Materials provided section start

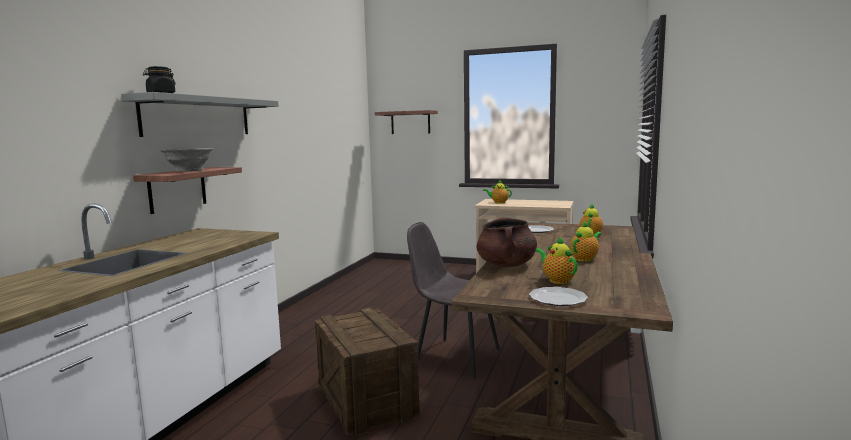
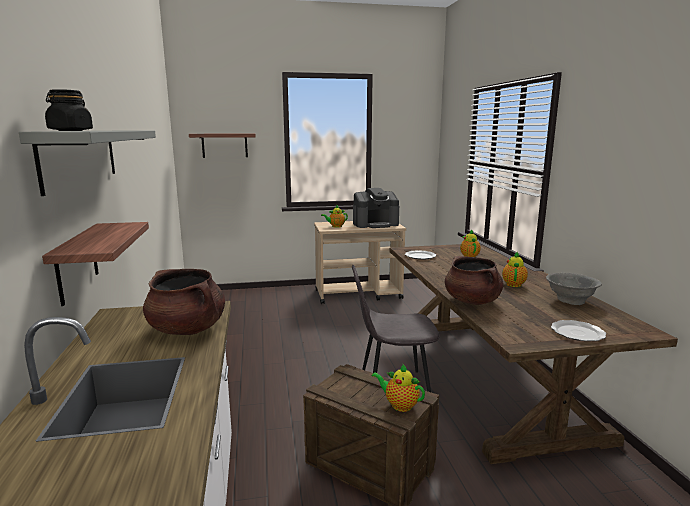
camera: 30 degrees left, 5 degrees up
grey bowl [160,148,213,171] -> grey bowl moved to [546,273,602,305]
teapot [535,236,577,284] -> teapot moved to [371,365,425,412]
none -> brown cooking pot [143,269,225,335]
none -> coffee machine [353,188,399,228]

Materials provided section end

** Work required **
In the data above, which lines have "none"? Report each of them.

** Response to this exercise **
none -> brown cooking pot [143,269,225,335]
none -> coffee machine [353,188,399,228]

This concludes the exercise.